## [WHAT YOU NEED TO DO]
Print the stretch of the entries below, from the first line through the line containing "nacioncolombia@gmail.com", reproducing every line unchanged.

## [EXCERPTED RECORDS]
################

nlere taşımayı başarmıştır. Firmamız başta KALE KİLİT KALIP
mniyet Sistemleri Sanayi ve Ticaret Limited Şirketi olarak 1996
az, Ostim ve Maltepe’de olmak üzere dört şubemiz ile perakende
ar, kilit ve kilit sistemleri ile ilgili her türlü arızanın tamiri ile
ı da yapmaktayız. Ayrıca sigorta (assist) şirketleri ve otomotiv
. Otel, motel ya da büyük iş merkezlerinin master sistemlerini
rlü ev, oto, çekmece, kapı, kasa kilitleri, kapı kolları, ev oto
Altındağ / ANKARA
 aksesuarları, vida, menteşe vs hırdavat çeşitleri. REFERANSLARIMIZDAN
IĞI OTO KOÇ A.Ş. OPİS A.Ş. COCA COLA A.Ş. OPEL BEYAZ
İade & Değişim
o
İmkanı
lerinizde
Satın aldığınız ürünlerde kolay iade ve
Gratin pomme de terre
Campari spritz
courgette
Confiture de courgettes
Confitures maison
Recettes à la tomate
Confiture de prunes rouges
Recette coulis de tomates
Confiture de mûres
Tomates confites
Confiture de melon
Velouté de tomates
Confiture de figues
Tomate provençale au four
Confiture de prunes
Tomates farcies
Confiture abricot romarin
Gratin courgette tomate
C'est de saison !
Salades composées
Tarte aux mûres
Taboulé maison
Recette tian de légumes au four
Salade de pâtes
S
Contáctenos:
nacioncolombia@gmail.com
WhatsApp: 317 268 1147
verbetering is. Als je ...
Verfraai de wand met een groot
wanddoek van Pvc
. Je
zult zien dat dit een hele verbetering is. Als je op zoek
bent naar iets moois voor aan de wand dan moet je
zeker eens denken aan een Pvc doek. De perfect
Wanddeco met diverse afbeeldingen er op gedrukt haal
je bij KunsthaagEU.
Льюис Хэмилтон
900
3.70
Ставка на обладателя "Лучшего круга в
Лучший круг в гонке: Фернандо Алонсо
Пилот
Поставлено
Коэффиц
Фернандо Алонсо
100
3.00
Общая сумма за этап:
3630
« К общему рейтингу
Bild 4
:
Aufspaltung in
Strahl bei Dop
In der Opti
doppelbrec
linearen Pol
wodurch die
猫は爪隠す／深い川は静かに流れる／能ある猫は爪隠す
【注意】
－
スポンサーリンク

################

## [WRITTEN SOLUTION]
nlere taşımayı başarmıştır. Firmamız başta KALE KİLİT KALIP
mniyet Sistemleri Sanayi ve Ticaret Limited Şirketi olarak 1996
az, Ostim ve Maltepe’de olmak üzere dört şubemiz ile perakende
ar, kilit ve kilit sistemleri ile ilgili her türlü arızanın tamiri ile
ı da yapmaktayız. Ayrıca sigorta (assist) şirketleri ve otomotiv
. Otel, motel ya da büyük iş merkezlerinin master sistemlerini
rlü ev, oto, çekmece, kapı, kasa kilitleri, kapı kolları, ev oto
Altındağ / ANKARA
 aksesuarları, vida, menteşe vs hırdavat çeşitleri. REFERANSLARIMIZDAN
IĞI OTO KOÇ A.Ş. OPİS A.Ş. COCA COLA A.Ş. OPEL BEYAZ
İade & Değişim
o
İmkanı
lerinizde
Satın aldığınız ürünlerde kolay iade ve
Gratin pomme de terre
Campari spritz
courgette
Confiture de courgettes
Confitures maison
Recettes à la tomate
Confiture de prunes rouges
Recette coulis de tomates
Confiture de mûres
Tomates confites
Confiture de melon
Velouté de tomates
Confiture de figues
Tomate provençale au four
Confiture de prunes
Tomates farcies
Confiture abricot romarin
Gratin courgette tomate
C'est de saison !
Salades composées
Tarte aux mûres
Taboulé maison
Recette tian de légumes au four
Salade de pâtes
S
Contáctenos:
nacioncolombia@gmail.com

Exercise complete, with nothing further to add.